Subject in my mine this time are doing trolling harnesses. I am over thinking I know but like to do that once in a while. 
ok here it is.
Subject
Trolling harnesses

Place 
Lake Erie

Thoughts on 
Colors
Blades and sizes
Leaders,one piece or separate
hook sizes and types
Harness material or line
as you see it just basic and willing to discuss any thing. I also want to talk about painting blades and learn the basics on air brushing patterns. I do powder painting but havent tried a air brush.
So lets see if i get more interest here.


----------



## Star1pup (Aug 3, 2004)

I have made my harnesses for Mosquito & Pymy, but now fish Lake Tomahawk almost exclusively. It's just easy when the boat dock is in my backyard.

Here my harnesses mostly catch walleyes, bass & crappies, but also an occasional channel catfish.

I probably tie mine a bit lighter than a Lake Erie harness. I use 8 -10 lb line to tie them on. Instead of a loop, I use a swivel on the front end. This can be tied directly to the ishing line, or if the fishing line has a snap swivel it can be snapped onto it. The swivels help prevent line twist.

Sometimes I use 2 hooks and sometimes just 1. Spinner blades and beads are whatever combination I think will catch fish. Sometimes I get too exotic and I think those crazy combinations do poorly.


----------



## I Fish (Sep 24, 2008)

Thoughts on:

Colors: I prefer combinations of green, gold, and chartruese.. I do make some with red/purple, but seem to get more/better walleyes on green. I even use green cranks in the fall.

Blades and sizes: I'm not sure of the sizes, I just know them when I see them. Usually I use Colorado blades, but sometimes use Indiana blades if I'm trolling faster. Again I prefer greens and golds. I do like the Baitfish style from Northland tackle. I like their quick change clevises too, so that gives a lot of flexability as to the blades you use.

Leaders,one piece or separate: I've always tied them as one piece, but I'm thinking about trying to make each component, sort of modular if you will. A 3 hook snell, then a bead and clevis, then tie on a leader. I think that would give me greater flexability as to color combos, as well as better storage options. I'm just not sure how I would attach each piece to the others. As it is now, if I snag up and break off the last hook or two, I have to either snell on more hooks, or swith out for a new harness. That's not that big a deal, but, it gets a little problematic making a new harness while getting rocked by waves.

hook sizes and types: I use a number 2 Gamakatsu octipuss hooks.

Harness material or line: 20lb Seaguar florocarbon.


----------



## sherman51 (Apr 12, 2011)

hey iper
i dont tie my own leaders but i do know what i like. all the harnesses i have is tandem blades, i guess that says something,LOL. i have been having gale force tackle do most of my harnsses. i dont get any leader at all put on them, just long enough to make the harness, then i just add the floroleader as i use them. much easier to store with no leder. i just keep a spool of 20# seaguar leader in my box.
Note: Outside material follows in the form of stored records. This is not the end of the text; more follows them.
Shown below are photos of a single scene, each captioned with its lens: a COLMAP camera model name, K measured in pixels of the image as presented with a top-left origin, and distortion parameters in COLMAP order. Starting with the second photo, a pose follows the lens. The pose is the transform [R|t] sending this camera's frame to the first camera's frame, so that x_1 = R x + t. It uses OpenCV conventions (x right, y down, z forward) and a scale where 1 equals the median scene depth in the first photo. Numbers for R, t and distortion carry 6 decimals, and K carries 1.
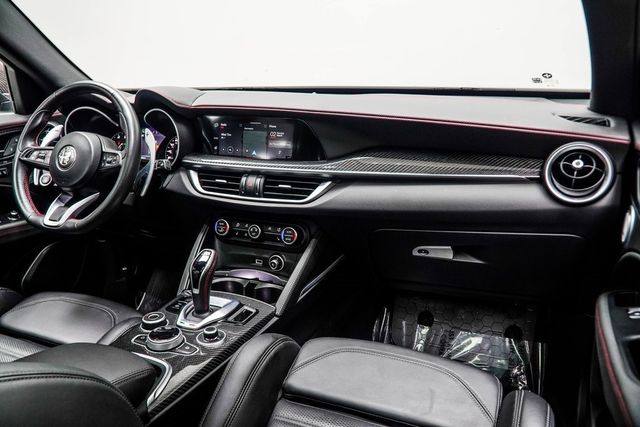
lens RADIAL K [[505.0, 0, 304.0], [0, 505.0, 212.7], [0, 0, 1]] dist [-0.003674, -0.002747]
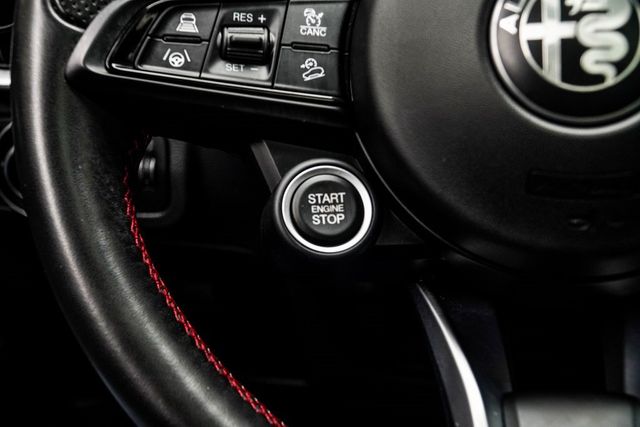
lens RADIAL K [[931.9, 0, 320.0], [0, 931.9, 213.5], [0, 0, 1]] dist [-0.062626, -0.055480]
pose [[0.959334, -0.106026, 0.261603, -0.597315], [0.092468, 0.993680, 0.063639, -0.083543], [-0.266697, -0.036861, 0.963075, 0.777271]]
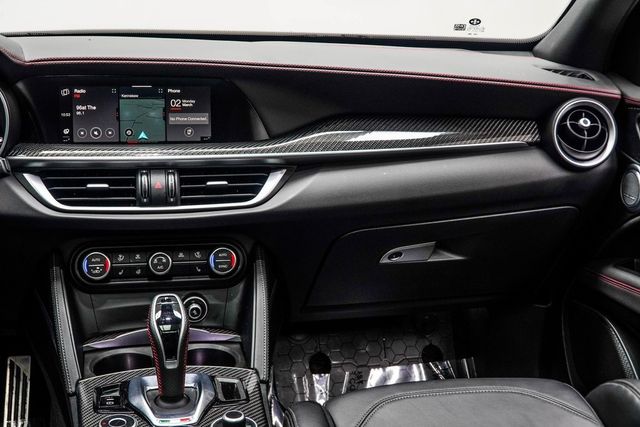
lens RADIAL K [[810.8, 0, 273.9], [0, 810.8, 214.2], [0, 0, 1]] dist [-0.015079, -0.413112]
pose [[0.832809, -0.105440, 0.543426, -0.516654], [0.124253, 0.992248, 0.002104, -0.006738], [-0.539436, 0.065770, 0.839454, 0.105173]]
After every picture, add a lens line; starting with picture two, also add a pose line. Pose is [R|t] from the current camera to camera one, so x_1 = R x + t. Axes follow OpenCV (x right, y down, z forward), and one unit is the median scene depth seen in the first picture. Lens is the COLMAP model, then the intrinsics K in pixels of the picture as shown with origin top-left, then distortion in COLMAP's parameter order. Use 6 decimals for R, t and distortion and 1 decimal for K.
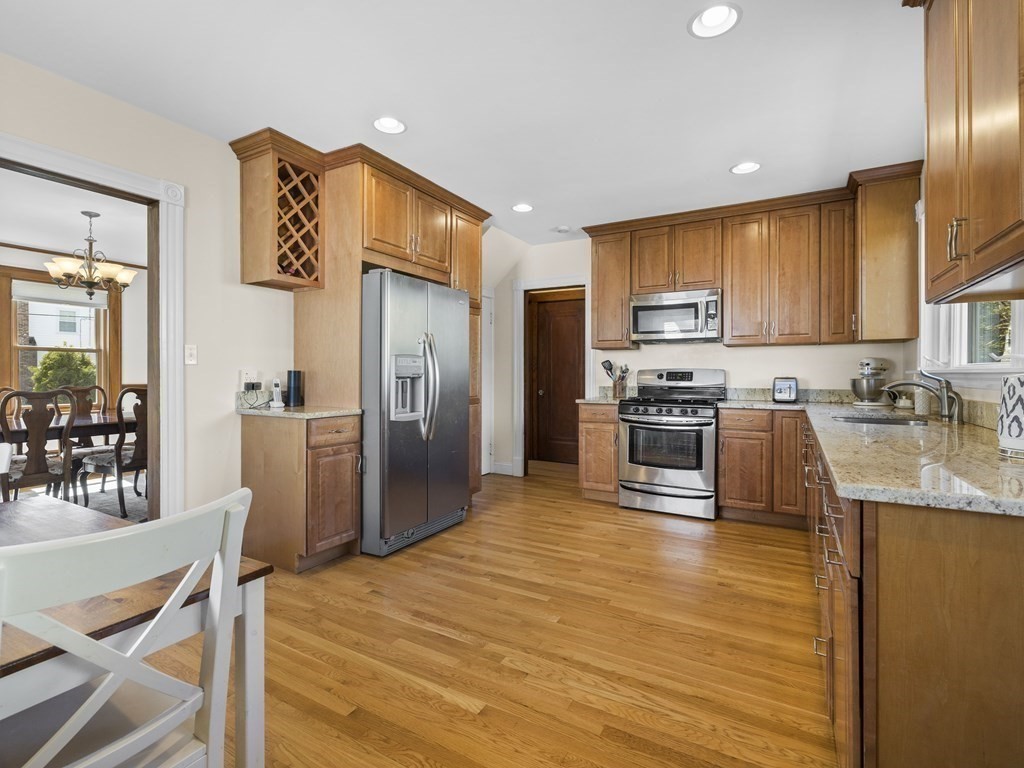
lens RADIAL K [[493.5, 0, 504.1], [0, 493.5, 378.7], [0, 0, 1]] dist [-0.004630, -0.000517]
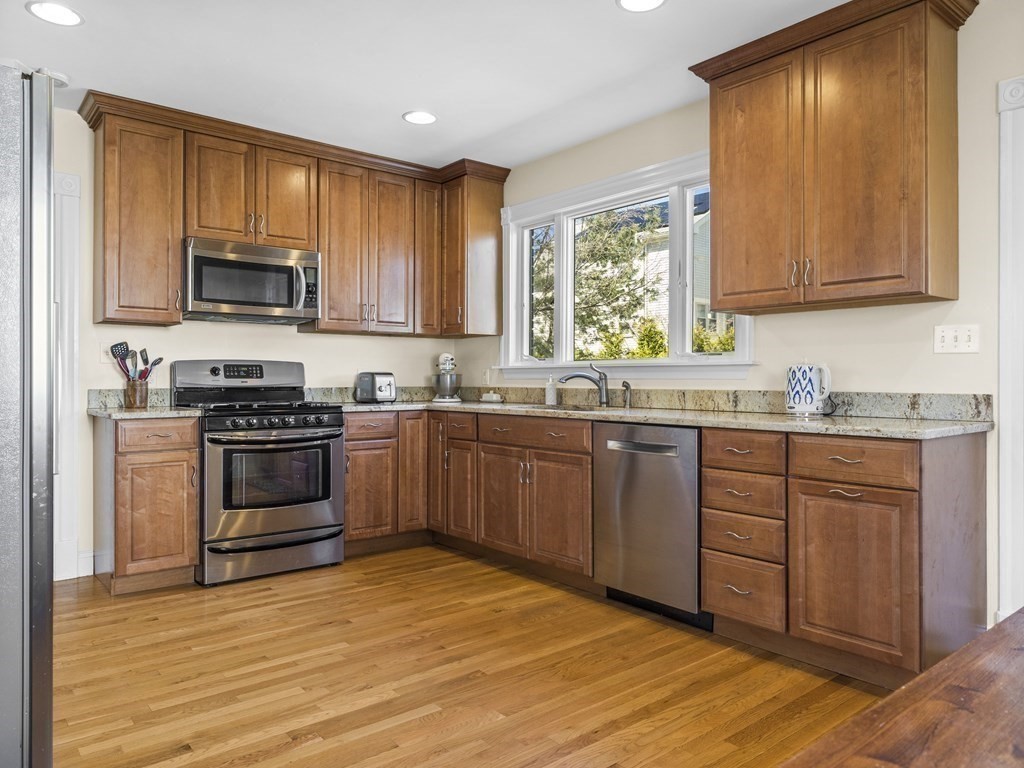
lens RADIAL K [[705.8, 0, 512.0], [0, 705.8, 384.0], [0, 0, 1]] dist [-0.002245, -0.004191]
pose [[0.347504, -0.007108, 0.937651, -0.510814], [0.009134, 0.999949, 0.004195, 0.014080], [-0.937634, 0.007107, 0.347552, 0.402335]]
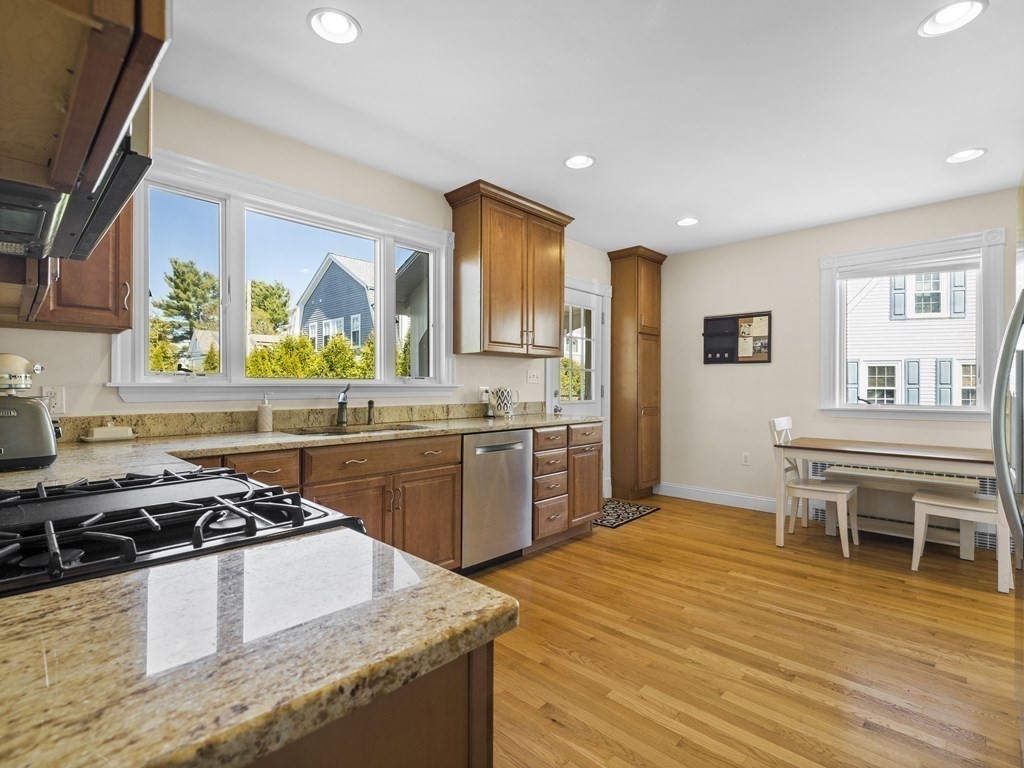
lens RADIAL K [[496.8, 0, 512.0], [0, 496.8, 384.0], [0, 0, 1]] dist [-0.000213, -0.000003]
pose [[-0.972749, -0.001689, 0.231855, 0.143814], [-0.000669, 0.999990, 0.004479, -0.015174], [-0.231860, 0.004202, -0.972740, 1.375268]]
i like willow leaf but i like coloados the best. anything purple, then i like oddball colors. blacks with purple dots and black with chartruise dots. and i likethe nuclear green. i,ll try just about anything with hot pink.
sherman


----------



## viper1 (Apr 13, 2004)

I use to tie the 6 foot harnesses. But find they coil when stored. So now I tie them to fit my box about 11 inches I believe. I also use 20 lb stren xt for stiffness or 40 lb coated stainless. Then we make 6 foot 20 lb leaders. Going to start using 40lb mono or steal and 50 lb line. The stiffer wire and storing straight makes harnesses run better and smoother. Leaders we wrap on a six inch storage \piece. Works nice. I'm also using tandem blades in # 5-8 Blades and Tandem 1 and 2 octopus hooks.Larger beads and clevises that allow blade changes. So I tie different colored beaded harnesses with no blades. Then make combo of colors we want right when we need them. Every thing harness,leader and rod have swivels and clips. Getting my paint booth ready, using a small nail hammer compressor with a tank. Setting up regulator and headers now. And also have two guns. Been buying blank spoons and blades. My never learn real good but im sure having fun. LOL By the way Ive located spoons and spinner blades for 21 cents and up. Received 100 blades yesterday and they look great.


----------